La sal ha aumentado un seis por ciento de media en los alimentos procesados, pero la evolución no ha sido similar en todos los grupos, ya que en diez de ellos ha bajado el porcentaje.

Se trata de las croquetas y empanadillas; las verduras congeladas y en conserva; los platos de arroz y pasta; los caldos, las cremas y sopas; el tomate frito; las latas de atún y mejillones; las pizzas; el queso fresco; el pan de molde, y patatas fritas.

Por el contrario, en cuatro de ellos la sal ha aumentado: en los platos preparados de carnes y pescados, en los sucedáneos de angulas, fuet y jamón cocido, y especialmente en los bollos y galletas, donde la sal ha aumentado un 118 %.

El pan y la sal

Mención aparte merece el pan, un producto que por su consumo cotidiano supone casi la mitad de la ingesta diaria de sal recomendada (2,2 gramos).

Los resultados del estudio demuestran que la presencia de sal ha crecido en un 16 % respecto a 2006, cuando la OCU constató que su presencia en el pan se había reducido como consecuencia del acuerdo al que llegaron los fabricantes con la Administración.

Los autores del estudio concluyen que existe un exceso de sal en los alimentos preparados que “es evitable” y por ello animan a los consumidores que quieran controlar su ingesta diaria a tomar más comidas caseras y a reducir los alimentos procesados con un alto contenido en este condimento, como pueden ser los caldos, cremas y sopas, embutidos o el surimi.

En las comidas caseras se debe sustituir la sal por ajo, limón, hierbas aromáticas o especias para realzar el sabor.

La OCU aconseja a los consumidores a comparar la cantidad de sal entre las distintas marcas ya que estos datos aparecen en la información nutricional de los envases.

Si la cantidad viene expresada en sodio, se debe multiplicar por 2,5 para obtener el contenido en sal.
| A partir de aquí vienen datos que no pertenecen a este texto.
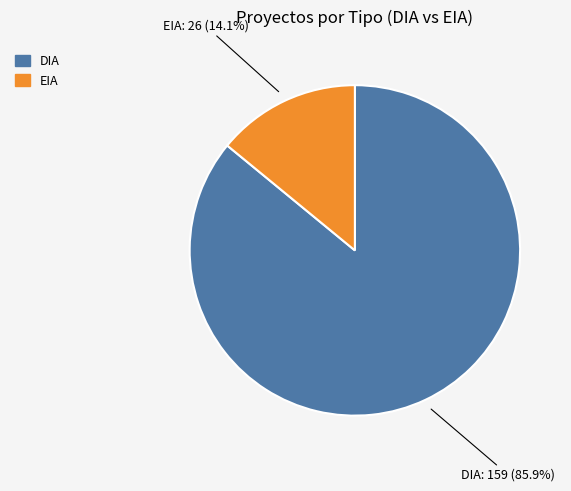

To the nearest percent, what is the difference between the EIA and DIA slice percentages?

72%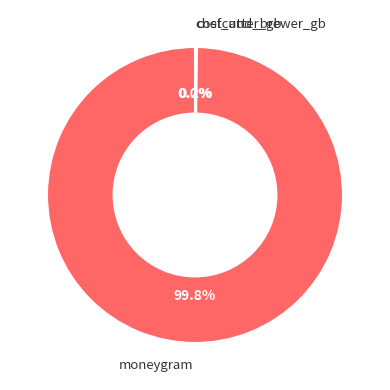

Which category has the biggest portion of the pie?

moneygram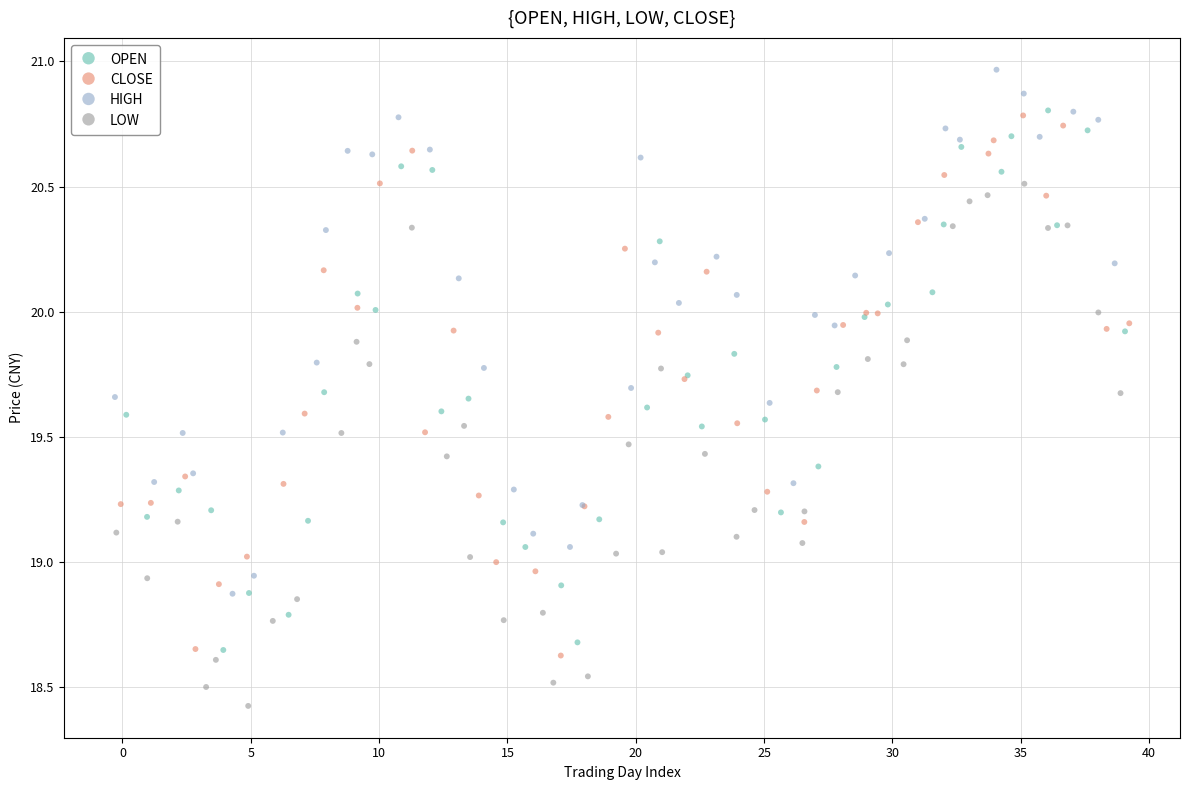

Which series contains the lowest Y value?

LOW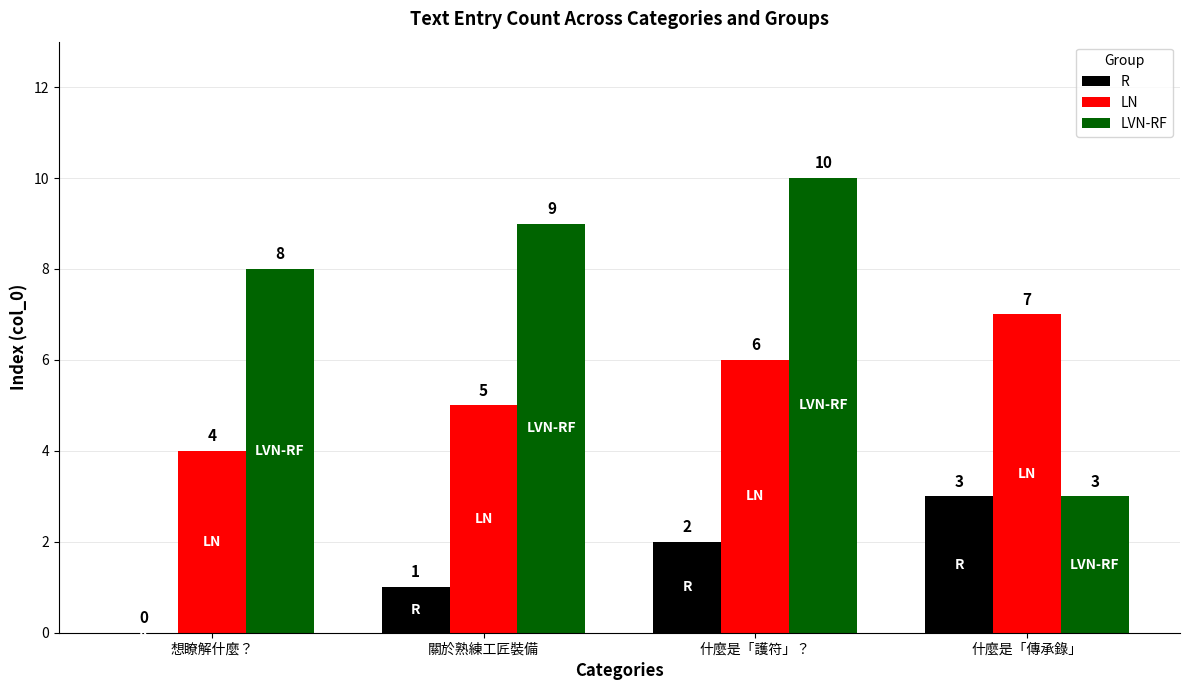

The LN series shows 8 at 關於熟練工匠裝備. True or false?

False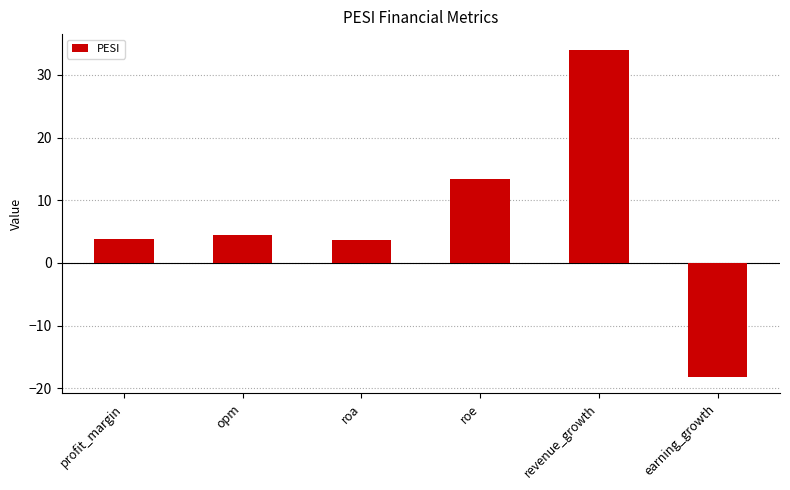

What is the value of the 3rd bar from the left?

3.7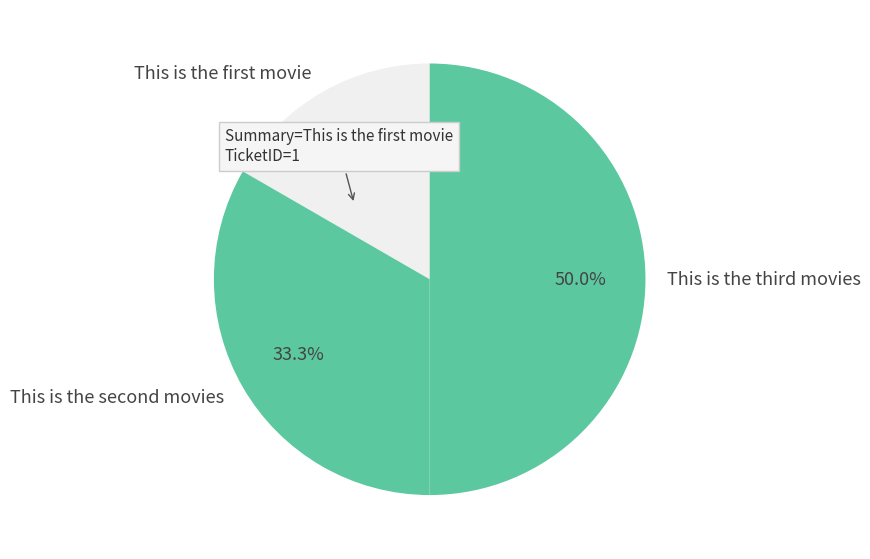

To the nearest percent, what is the difference between the largest and smallest slice percentages?

33%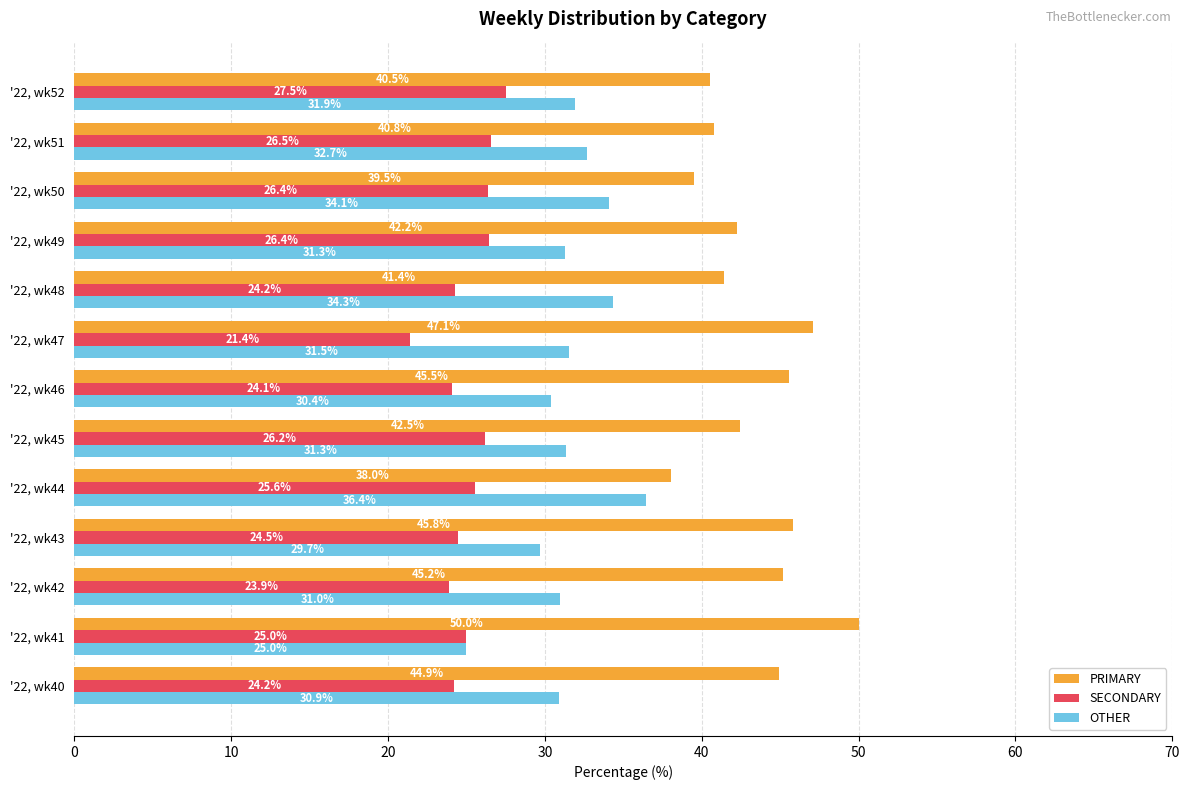

The value of SECONDARY at '22, wk47 is 11.0. True or false?

False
Ante los resultados de su análisis, la organización pide a los fabricantes que se pongan de acuerdo para reducir de forma conjunta y paulatina el contenido de sal para contribuir a mejorar la salud de los consumidores.

No al exceso de sal

El exceso del consumo de sal en la dieta puede acarrear problemas de salud como, por ejemplo, la hipertensión arterial.

Los estudios llevados a cabo por la Agencia Española de Seguridad Alimentaria y Nutrición (AESAN) señalan que los españoles toman el doble de sal (diez gramos) de la recomendada por la Organización Mundial de la Salud (OMS) (cinco gramos) para la población en general.

Estos estudios también revelan que el 75 % de la sal que tomamos a diario viene de los alimentos procesados.